Guilt explodes in me like a gunshot as I pull Mia into my arms and hug her tight. She’s like my sister from another mister, and nothing will ever change that. Not time, distance, or assholes masquerading as boys with good intentions. “I realize you’re trying to help, I really do, but I don’t want to talk about Colton. Let me work through this breakup and process it in my own way.”
Her muscles loosen. “But you’re not working through anything. All you’re doing is pretending that Colt—”
When I give her a steely-edged glare, she rolls her eyes and flattens her lips before doubling down on her stance. “All you’re doing is pretending that the jerk who shall not be named was never in your life. How is that healthy?”
Healthy?
I want to laugh. Or maybe cry.
Dealing with this breakup in a healthy manner is the least of my concerns. I’m worried about spiraling into a deep depression I won’t be able to claw my way out of. The truth of the matter is that I’m hanging on by my fingernails. I’ve crushed hard on Colton for years. That’s not something you work through in a weekend. I’d given him my love, and it hadn’t been enough. Instead, he’d tossed it back in my face and decided that he’d rather screw as many girls as possible.
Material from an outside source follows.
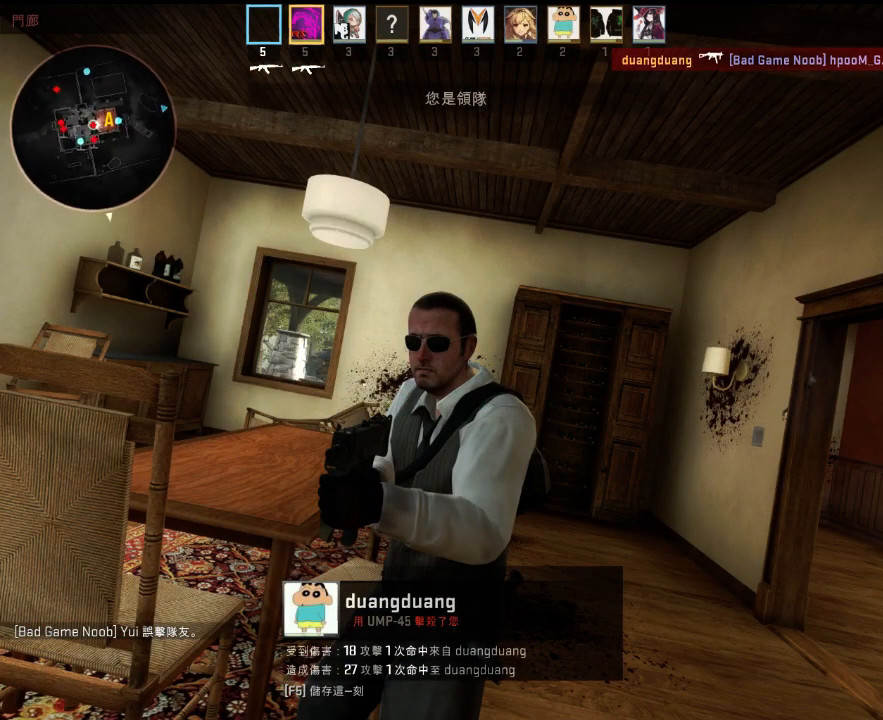
{"keys": [], "events": []}
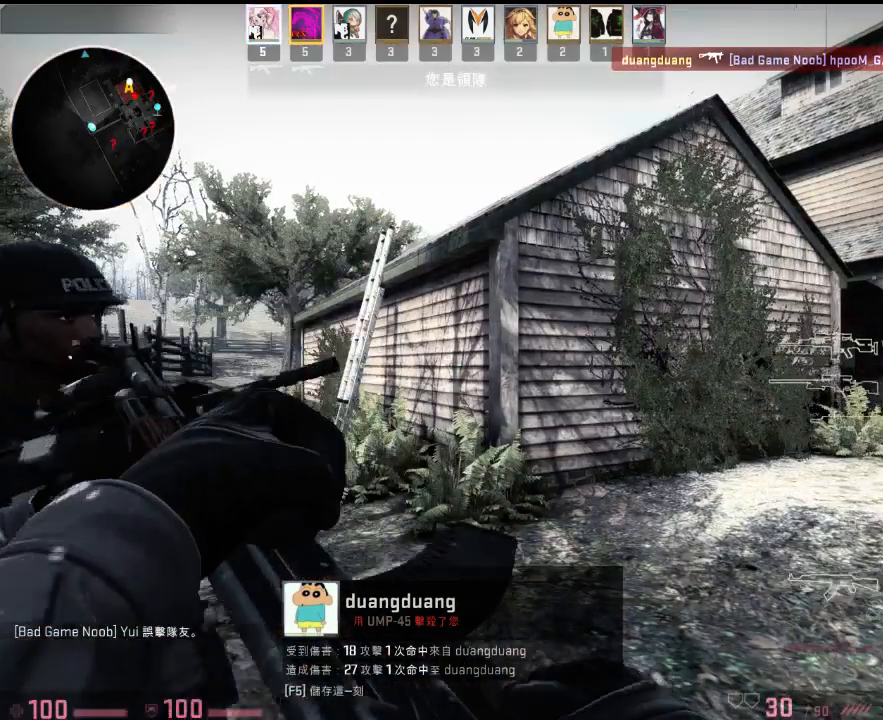
{"keys": ["w"], "events": [[67, "3", "down"], [67, "d", "down"], [167, "3", "up"], [267, "w", "down"], [301, "d", "up"]]}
Yesterday, I’d spotted him across campus by the Union, surrounded by a fawning crowd of groupies. Clearly, they were all celebrating his newly minted single status. I’m sure panties have been dropping left and right in jubilation.
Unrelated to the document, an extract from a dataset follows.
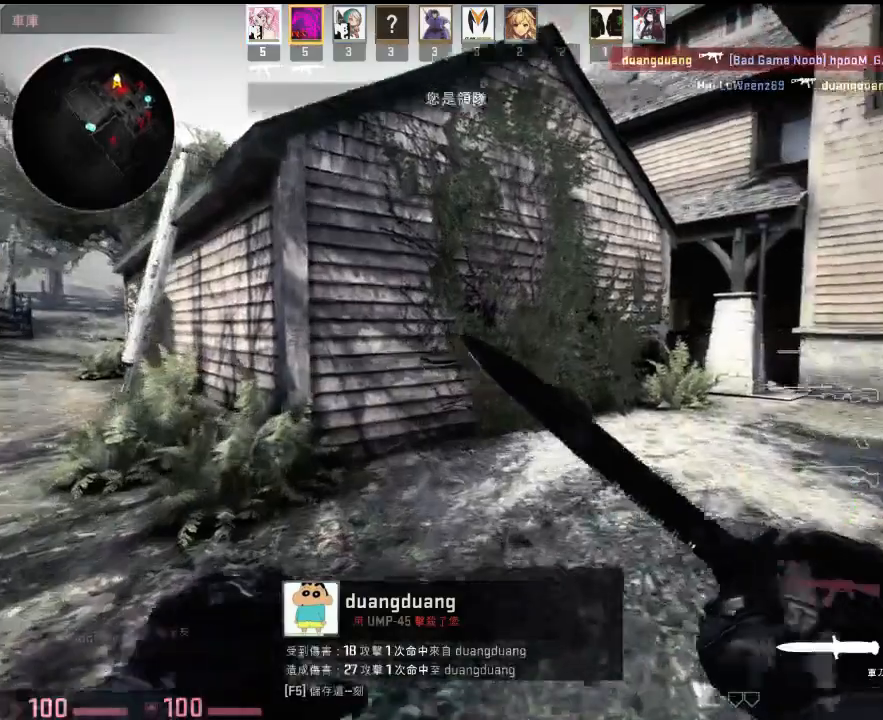
{"keys": ["w"], "events": [[184, "q", "down"], [267, "q", "up"], [384, "a", "down"], [467, "a", "up"]]}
I’d caught him mid-laugh with a smile curving his lips. Unconsciously, my feet had stopped moving as my heart cracked wide open. For the briefest of moments, our gazes had collided before he glanced away, dismissing me on the spot. The rejection, along with the way he’d moved on so effortlessly, cut right to the bone. How I’ll get through the rest of this year—not to mention the next two—I have no idea.
I never thought I’d say this, but graduation can’t come soon enough. I need to get as far away from him as possible. I’d briefly flirted with the idea of transferring universities, but that’s not feasible. Wesley has the best dance program in the state, and I don’t want to bale on Mia. More than that, I refuse to let him chase me away.
So, for the foreseeable future, I’m stuck here with the jerk who shall remain nameless.
“I’m not pretending,” I mutter. “I’m choosing to move on and forget about him.”
“Same thing.”
“Not at all.” Before she can argue, I add, “I really need to get to class.” I give her a quick kiss on the cheek. “I’ll see you tonight, all right?”
She nods. “Yup. Whatever I end up ordering, I’ll make sure there’s enough for both of us.”
“You’re the best.” With that, I haul ass toward the fine arts building. Mia might think that I’m running away from my feelings, but she’s mistaken. I’m simply putting them behind me and moving forward. What else am I supposed to do?
Once inside the studio, a puff of relief leaves my lips, and my shoulders loosen from around my ears. I didn’t realize how tight my muscles had become until they relaxed. I drop my bag along the wall and peel off the scarf and jacket. I’m twenty minutes early, and there is only a handful of students in the room warming up at the barre or rehearsing steps.
The next to come off are the leggings and shirt until I’m stripped down to a black leotard and tights. I grab my shoes from my bag and slip them on my feet before settling on the floor and stretching. There’s something comforting about the routine. Dazzling sunlight pours through the floor-to-ceiling windows as a tinge of sweat hangs in the air.
“Bonjour,” Monsieur Dupre greets as he saunters through the entryway. He’s dressed entirely in black from head to toe. And yes, he looks hot as fuck in a way that only attractive European men with an overabundance of confidence can pull off.
My hand rises in a wave as a smile trembles across my face when I think about Zoe propositioning him.
And his partner.
One of the girls on the floor hisses my name, and I blink back to awareness. She jerks her head toward the corner of the studio, where our instructor unwinds a scarf from around his neck. “Sorry.” I press a hand to my chest and raise my voice. “Did you call me?”
“A word, s’il vous plaît.”
“Of course.” I pop to my feet and pad over to him.
A slight frown tugs at the corners of his lips as he scrutinizes my appearance. “You are well?”
I shift uncomfortably under his relentless stare. “Umm, yes.” I’d rather shove bamboo beneath my fingernails than admit I’m upset over a guy. The number one rule in the studio is that outside bullshit stays where it belongs. Outside. We don’t bring it into this space, allowing it to taint the creative energy of the dancers.